The press release continued, “Duke is holding solar energy hostage and trying to own the sun…. Duke has long opposed rooftop solar because it gives customers an alternative to the utility’s monopoly. Given recent events, Duke’s efforts to get policy-makers to extend its monopoly power into what is clearly a competitive market is especially audacious. The utility is under federal investigation for spills from its coal ash ponds in North Carolina after more than 30,000 tons of ash spilled into the Dan River earlier this year. Seventy miles of the river were coated with toxic sludge. All 14 of Duke‘s North Carolina coal ash dumps were cited last year for polluting groundwater…. The company’s relationship with its regulators is also under federal grand jury investigation. Prior to becoming North Carolina’s Governor, Pat McCrory spent nearly three decades working for Duke Energy. Recently, accusations of sweetheart deals with North Carolina’s Department of Energy and Natural Resources (DENR) have surfaced and triggered grand jury subpoenas…. Now, this company with its record of environmental disasters and sweetheart deals wants South Carolina policy makers to give it a monopoly on the sun.”

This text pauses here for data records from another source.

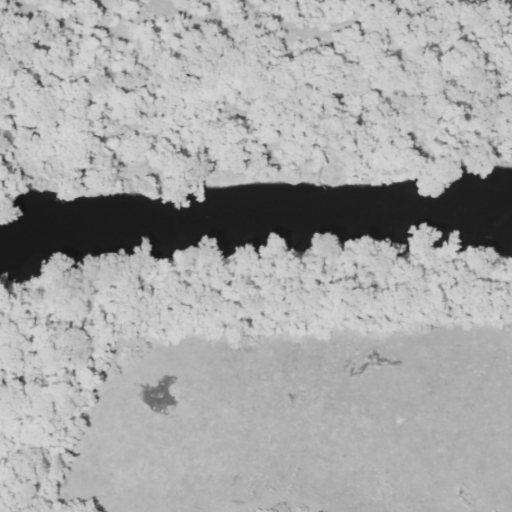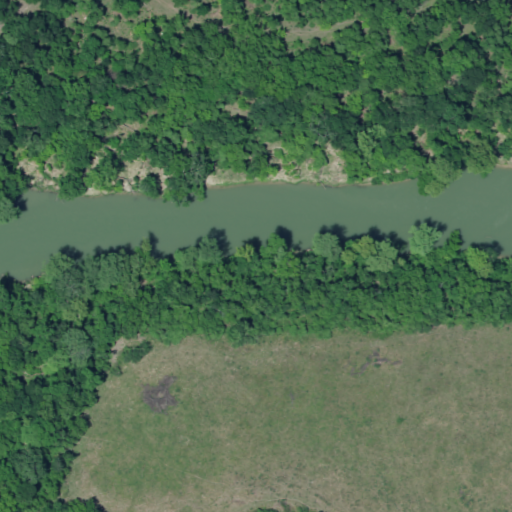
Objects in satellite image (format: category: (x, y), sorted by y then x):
river: (257, 209)
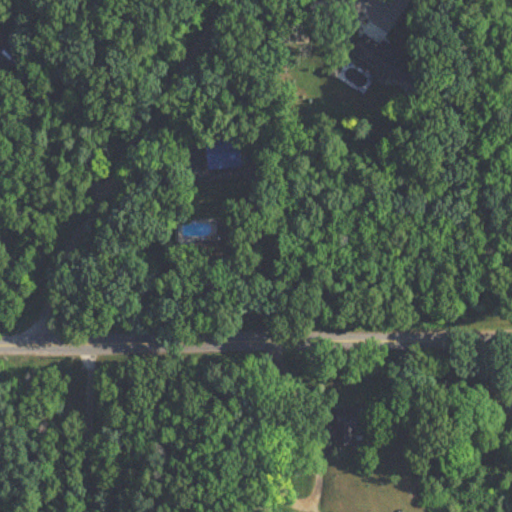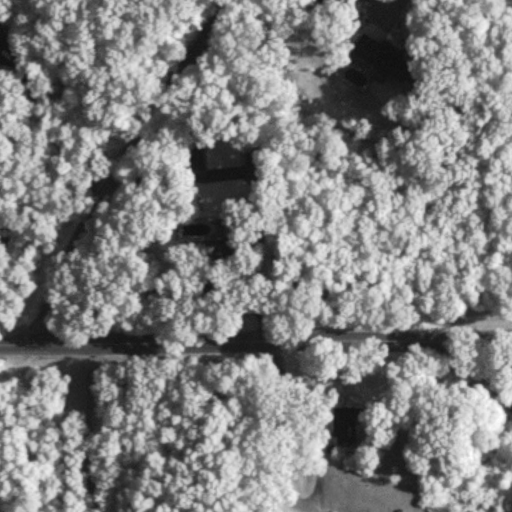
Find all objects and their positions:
road: (386, 7)
building: (327, 8)
building: (1, 42)
building: (381, 61)
road: (55, 138)
building: (221, 154)
road: (132, 167)
building: (205, 249)
road: (256, 343)
road: (492, 377)
building: (344, 426)
road: (91, 430)
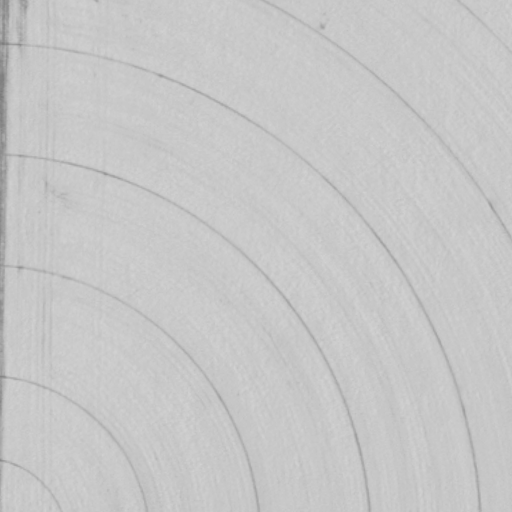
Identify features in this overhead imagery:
wastewater plant: (255, 256)
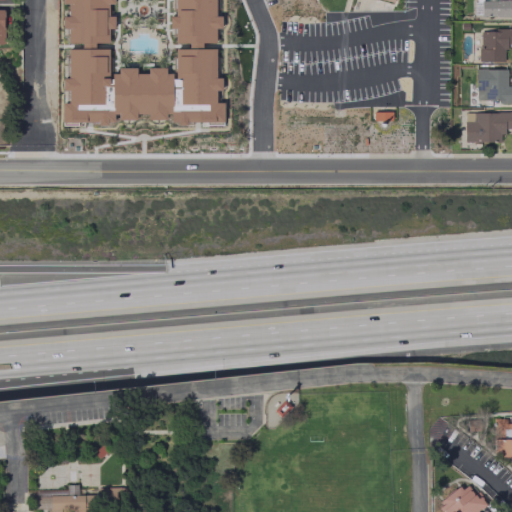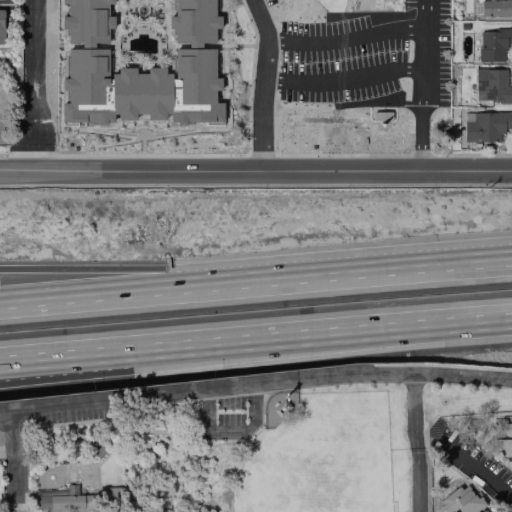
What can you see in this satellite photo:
building: (385, 3)
building: (493, 7)
building: (1, 25)
building: (493, 43)
parking lot: (371, 58)
building: (140, 68)
road: (36, 83)
road: (266, 83)
road: (424, 83)
building: (492, 85)
building: (485, 125)
road: (256, 169)
road: (400, 265)
road: (144, 267)
road: (144, 285)
road: (387, 324)
road: (131, 345)
road: (131, 356)
road: (255, 388)
building: (502, 436)
road: (418, 445)
road: (12, 446)
road: (473, 466)
building: (64, 500)
building: (462, 501)
road: (509, 508)
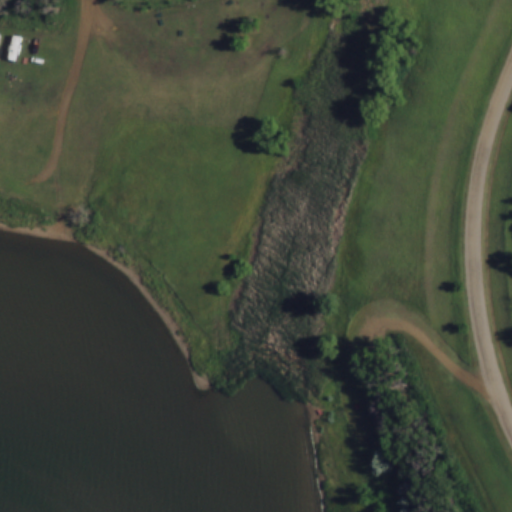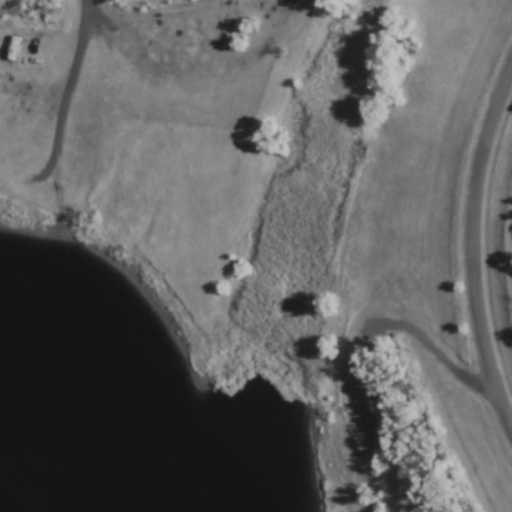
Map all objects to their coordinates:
road: (69, 83)
road: (479, 248)
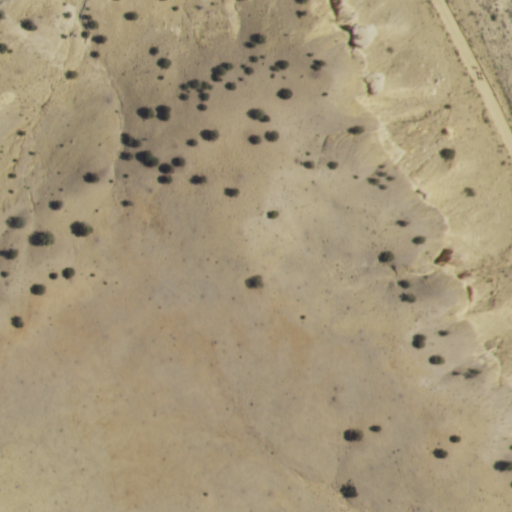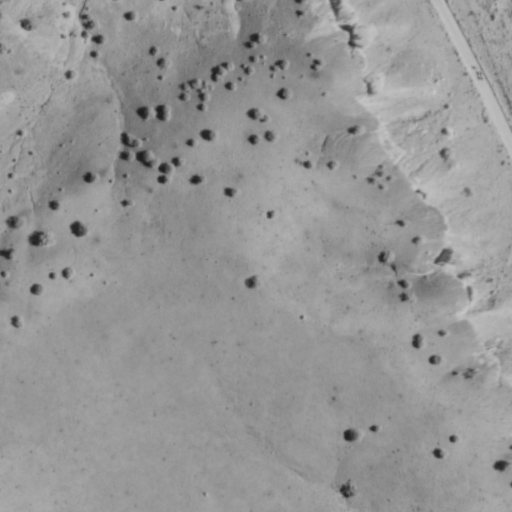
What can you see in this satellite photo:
road: (476, 68)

South Carolina isn’t the only state where utilities are fighting for a monopoly on solar.

Washington

Utilities in the state of Washington recently lobbied for an anti-competition bill that would have banned third-party vendors from installing rooftop solar if utility monopolies offered the service. A passage in the proposed HB 2176 states, “If an electric utility offers a leased energy program, no other entity may offer leases to the utility’s customers.” The bill recently died in the legislature.

Arizona

The Arizona Capitol Times reported that Arizona Public Service (APS) has lobbied legislators directly to advocate for a tax on leased solar systems. While the utility has lobbied in the past on solar-related matters, this is the first time they are lobbying for a solar outcome that has no direct bearing on their business.